Source data Start Marker

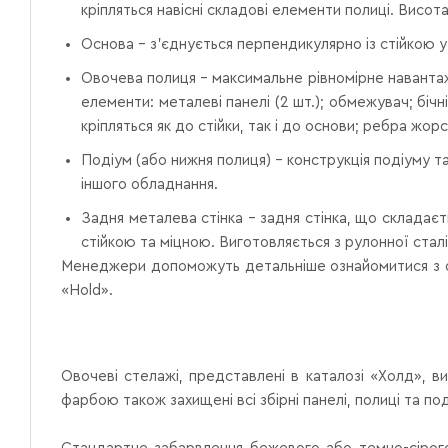
кріпляться навісні складові елементи полиці. Висот
Основа – з'єднується перпендикулярно із стійкою у
Овочева полиця – максимальне рівномірне навантаж
елементи: металеві панелі (2 шт.); обмежувач; бі
кріпляться як до стійки, так і до основи; ребра жо
Подіум (або нижня полиця) – конструкція подіуму так
іншого обладнання.
Задня металева стінка – задня стінка, що складаєт
стійкою та міцною. Виготовляється з рулонної ста
Менеджери допоможуть детальніше ознайомитися з осо
«Hold».
Овочеві стелажі, представлені в каталозі «Холд», 
фарбою також захищені всі збірні панелі, полиці та п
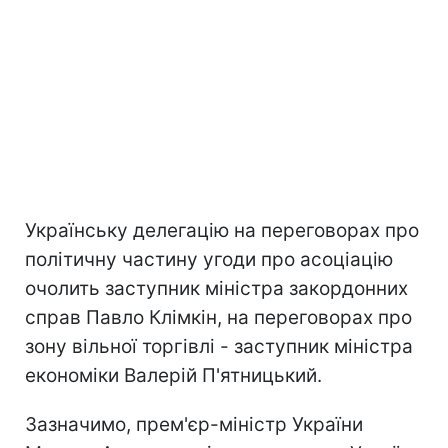
Українську делегацiю на переговорах про
полiтичну частину угоди про асоцiацiю
очолить заступник мiнiстра закордонних
справ Павло Клiмкiн, на переговорах про
зону вiльної торгiвлi - заступник мiнiстра
економiки Валерiй П'ятницький.
Зазначимо, прем'єр-міністр України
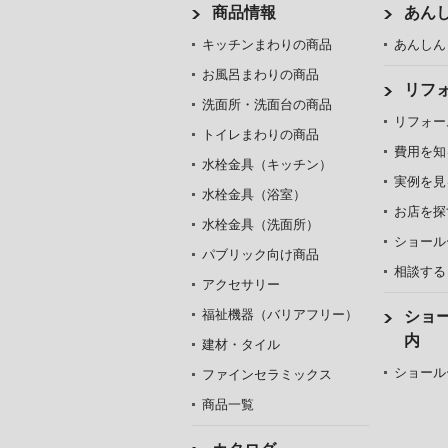
商品情報
あん
キッチンまわりの商品
あんしん
お風呂まわりの商品
リフ
洗面所・洗面台の商品
リフォー
トイレまわりの商品
費用を知
水栓金具（キッチン）
実例を見
水栓金具（浴室）
お店を探
水栓金具（洗面所）
ショール
パブリック向け商品
相談する
アクセサリー
福祉機器（バリアフリー）
ショ
内
建材・タイル
ショール
ファインセラミックス
商品一覧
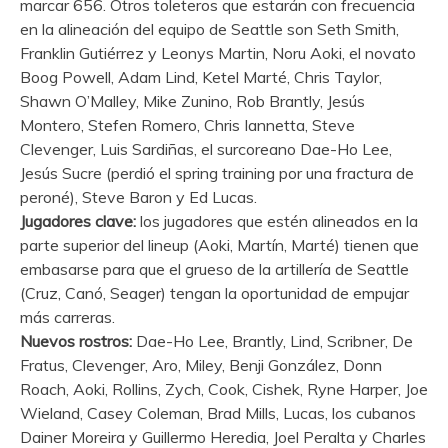
marcar 656. Otros toleteros que estarán con frecuencia
en la alineación del equipo de Seattle son Seth Smith,
Franklin Gutiérrez y Leonys Martin, Noru Aoki, el novato
Boog Powell, Adam Lind, Ketel Marté, Chris Taylor,
Shawn O’Malley, Mike Zunino, Rob Brantly, Jesús
Montero, Stefen Romero, Chris Iannetta, Steve
Clevenger, Luis Sardiñas, el surcoreano Dae-Ho Lee,
Jesús Sucre (perdió el spring training por una fractura de
peroné), Steve Baron y Ed Lucas.
Jugadores clave:
los jugadores que estén alineados en la
parte superior del lineup (Aoki, Martín, Marté) tienen que
embasarse para que el grueso de la artillería de Seattle
(Cruz, Canó, Seager) tengan la oportunidad de empujar
más carreras.
Nuevos rostros:
Dae-Ho Lee, Brantly, Lind, Scribner, De
Fratus, Clevenger, Aro, Miley, Benji González, Donn
Roach, Aoki, Rollins, Zych, Cook, Cishek, Ryne Harper, Joe
Wieland, Casey Coleman, Brad Mills, Lucas, los cubanos
Dainer Moreira y Guillermo Heredia, Joel Peralta y Charles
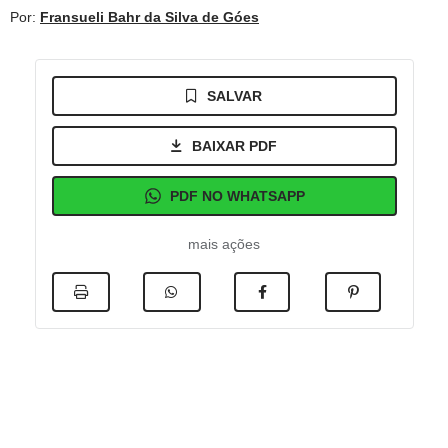
Por:
Fransueli Bahr da Silva de Góes
SALVAR
BAIXAR PDF
PDF NO WHATSAPP
mais ações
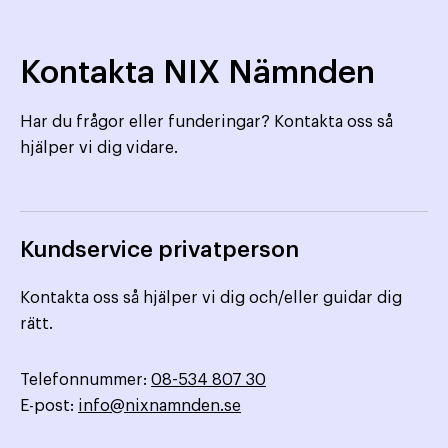
Kontakta NIX Nämnden
Har du frågor eller funderingar? Kontakta oss så
hjälper vi dig vidare.
Kundservice privatperson
Kontakta oss så hjälper vi dig och/eller guidar dig
rätt.
Telefonnummer:
08-534 807 30
E-post:
info@nixnamnden.se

Source data End Marker

Directions for this task - Print the text from all the entries above line for line, without changing a thing. Leave the pictures out.

Reply -
кріпляться навісні складові елементи полиці. Висот
Основа – з'єднується перпендикулярно із стійкою у
Овочева полиця – максимальне рівномірне навантаж
елементи: металеві панелі (2 шт.); обмежувач; бі
кріпляться як до стійки, так і до основи; ребра жо
Подіум (або нижня полиця) – конструкція подіуму так
іншого обладнання.
Задня металева стінка – задня стінка, що складаєт
стійкою та міцною. Виготовляється з рулонної ста
Менеджери допоможуть детальніше ознайомитися з осо
«Hold».
Овочеві стелажі, представлені в каталозі «Холд», 
фарбою також захищені всі збірні панелі, полиці та п
Українську делегацiю на переговорах про
полiтичну частину угоди про асоцiацiю
очолить заступник мiнiстра закордонних
справ Павло Клiмкiн, на переговорах про
зону вiльної торгiвлi - заступник мiнiстра
економiки Валерiй П'ятницький.
Зазначимо, прем'єр-міністр України
商品情報
あん
キッチンまわりの商品
あんしん
お風呂まわりの商品
リフ
洗面所・洗面台の商品
リフォー
トイレまわりの商品
費用を知
水栓金具（キッチン）
実例を見
水栓金具（浴室）
お店を探
水栓金具（洗面所）
ショール
パブリック向け商品
相談する
アクセサリー
福祉機器（バリアフリー）
ショ
内
建材・タイル
ショール
ファインセラミックス
商品一覧
marcar 656. Otros toleteros que estarán con frecuencia
en la alineación del equipo de Seattle son Seth Smith,
Franklin Gutiérrez y Leonys Martin, Noru Aoki, el novato
Boog Powell, Adam Lind, Ketel Marté, Chris Taylor,
Shawn O’Malley, Mike Zunino, Rob Brantly, Jesús
Montero, Stefen Romero, Chris Iannetta, Steve
Clevenger, Luis Sardiñas, el surcoreano Dae-Ho Lee,
Jesús Sucre (perdió el spring training por una fractura de
peroné), Steve Baron y Ed Lucas.
Jugadores clave:
los jugadores que estén alineados en la
parte superior del lineup (Aoki, Martín, Marté) tienen que
embasarse para que el grueso de la artillería de Seattle
(Cruz, Canó, Seager) tengan la oportunidad de empujar
más carreras.
Nuevos rostros:
Dae-Ho Lee, Brantly, Lind, Scribner, De
Fratus, Clevenger, Aro, Miley, Benji González, Donn
Roach, Aoki, Rollins, Zych, Cook, Cishek, Ryne Harper, Joe
Wieland, Casey Coleman, Brad Mills, Lucas, los cubanos
Dainer Moreira y Guillermo Heredia, Joel Peralta y Charles
Por:
Fransueli Bahr da Silva de Góes
SALVAR
BAIXAR PDF
PDF NO WHATSAPP
mais ações
Kontakta NIX Nämnden
Har du frågor eller funderingar? Kontakta oss så
hjälper vi dig vidare.
Kundservice privatperson
Kontakta oss så hjälper vi dig och/eller guidar dig
rätt.
Telefonnummer:
08-534 807 30
E-post:
info@nixnamnden.se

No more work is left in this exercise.